Search code examples
google-cloud-platformgoogle-bigquerystandards-compliancegoogle-cloud-dlppii

How to run Cloud DLP (Data Loss Prevention) in all Big Query tables in my project?


As per the DLP docs, when you create an Inspect Job, you need to specify the table reference:

{
  "inspectJob":{
    "storageConfig":{
      "bigQueryOptions":{
        "tableReference":{
          "projectId":"bigquery-public-data",
          "datasetId":"usa_names",
          "tableId":"usa_1910_current"
        },
        "rowsLimit":"1000",
        "sampleMethod":"RANDOM_START",
        "identifyingFields":[
          {
            "name":"name"
          }
        ]
      }
    },
    "inspectConfig":{
      "infoTypes":[
        {
          "name":"FIRST_NAME"
        }
      ],
      "includeQuote":true
    },
    "actions":[
      {
        "saveFindings":{
          "outputConfig":{
            "table":{
              "projectId":"[PROJECT-ID]",
              "datasetId":"testingdlp",
              "tableId":"bqsample3"
            },
            "outputSchema":"BASIC_COLUMNS"
          }
        }
      }
    ]
  }
}

This means I'd need to create one Inspect Job for each table, I want to find sensitive data in all my Big Query resources, how to do it?


Solution

  • To run DLP in all your Big Query resources, you have two options.
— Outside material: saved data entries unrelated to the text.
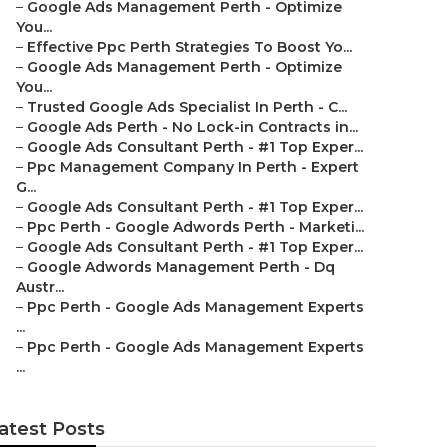
–
Google Ads Management Perth - Optimize
You...
–
Effective Ppc Perth Strategies To Boost Yo...
–
Google Ads Management Perth - Optimize
You...
–
Trusted Google Ads Specialist In Perth - C...
–
Google Ads Perth - No Lock-in Contracts in...
–
Google Ads Consultant Perth - #1 Top Exper...
–
Ppc Management Company In Perth - Expert
G...
–
Google Ads Consultant Perth - #1 Top Exper...
–
Ppc Perth - Google Adwords Perth - Marketi...
–
Google Ads Consultant Perth - #1 Top Exper...
–
Google Adwords Management Perth - Dq
Austr...
–
Ppc Perth - Google Ads Management Experts
...
–
Ppc Perth - Google Ads Management Experts
...
atest Posts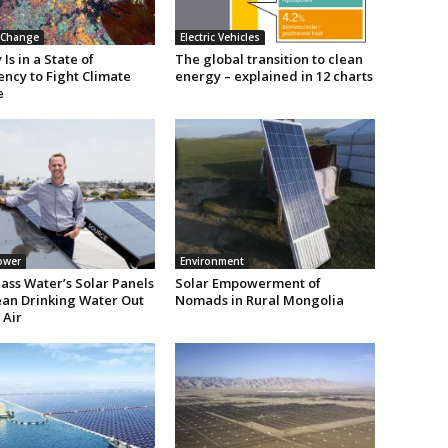
 Change
Electric Vehicles
Is in a State of
The global transition to clean
ncy to Fight Climate
energy – explained in 12 charts
e
ower
Environment
ass Water’s Solar Panels
Solar Empowerment of
lean Drinking Water Out
Nomads in Rural Mongolia
 Air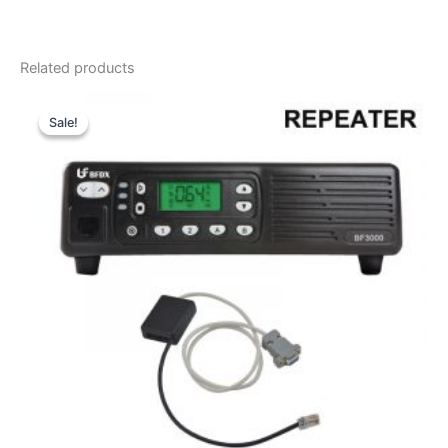
Related products
Sale!
Sale!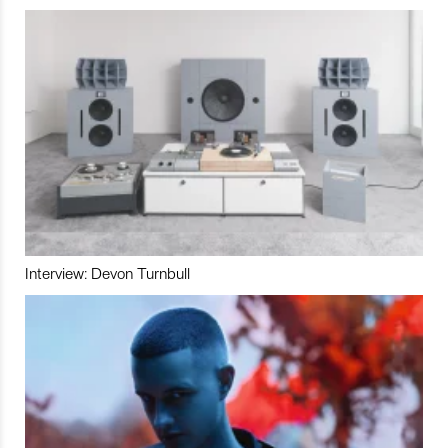
Interview: Devon Turnbull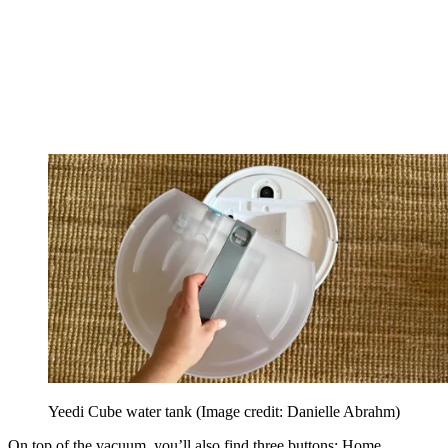
Yeedi Cube water tank
(Image credit: Danielle Abrahm)
On top of the vacuum, you’ll also find three buttons: Home,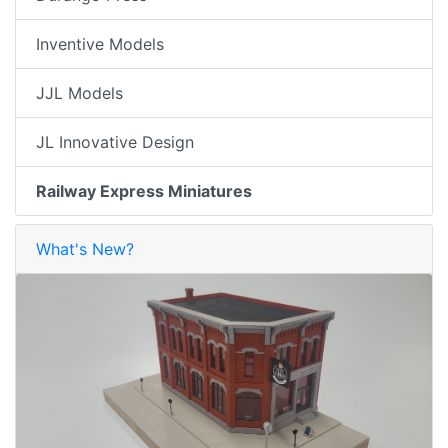
Inventive Models
JJL Models
JL Innovative Design
Railway Express Miniatures
What's New?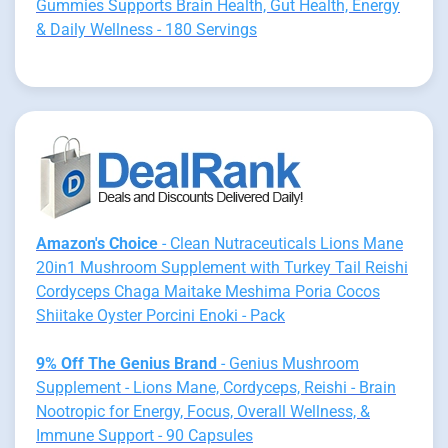
Gummies Supports Brain Health, Gut Health, Energy
& Daily Wellness - 180 Servings
Amazon's Choice
- Clean Nutraceuticals Lions Mane
20in1 Mushroom Supplement with Turkey Tail Reishi
Cordyceps Chaga Maitake Meshima Poria Cocos
Shiitake Oyster Porcini Enoki - Pack
9% Off The Genius Brand
- Genius Mushroom
Supplement - Lions Mane, Cordyceps, Reishi - Brain
Nootropic for Energy, Focus, Overall Wellness, &
Immune Support - 90 Capsules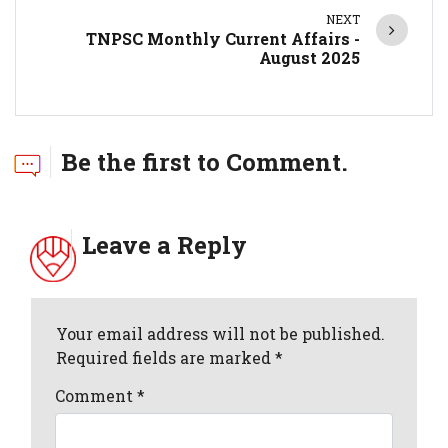
NEXT
TNPSC Monthly Current Affairs -
August 2025
Be the first to Comment.
Leave a Reply
Your email address will not be published.
Required fields are marked *
Comment
*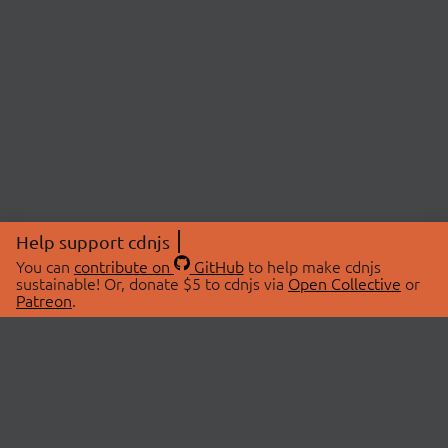
Help support cdnjs
You can
contribute on
GitHub
to help make cdnjs
sustainable! Or, donate $5 to cdnjs via
Open Collective
or
Patreon
.
© 2026 cdnjs.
    • Programmatically fetch your Big Query tables, and then trigger one Inspect Job for each table.

      Pros: Cheaper, 1 GB to 50 terabytes (TB) - $1.00 Price per gigabyte (GB)

      Cons: It's a batch operation, so it's not executed on real time.

      Python Sample, with the idea:

      client = bigquery.Client()
      datasets = list(client.list_datasets(project=project_id))
      
      if datasets:
          for dataset in datasets:
              tables = client.list_tables(dataset.dataset_id)
              for table in tables:
                  # Create Inspect Job for table.table_id
      
    • Programmatically fetch your Big Query tables, query your table and call DLP Streaming Content API.

      Pros: It's a real time operation.

      Cons: More expensive, Over 1 GB - $3.00 Price per gigabyte (GB)

      Java Sample, with the idea:

      url =
          String.format(
              "jdbc:bigquery://https://www.googleapis.com/bigquery/v2:443;OAuthType=3;ProjectId=%s;",
              projectId);
      DataSource ds = new com.simba.googlebigquery.jdbc42.DataSource();
      ds.setURL(url);
      conn = ds.getConnection();
      DatabaseMetaData databaseMetadata = conn.getMetaData();
      ResultSet tablesResultSet =
          databaseMetadata.getTables(conn.getCatalog(), null, "%", new String[]{"TABLE"});
      while (tablesResultSet.next()) {
      // Query your Table Data and call DLP Streaming API
      }
      

    For a full tutorial on the second option, there's a blog post talking about it.

    Beware: "it is possible for costs to become very high, depending on the quantity of information that you instruct the Cloud DLP to scan. To learn several methods that you can use to keep costs down while also ensuring that you're using the Cloud DLP to scan the exact data that you intend to, see Keeping Cloud DLP costs under control."

    The billing information was up to date at the time of this writing, for the most updated info, check the DLP billing docs page.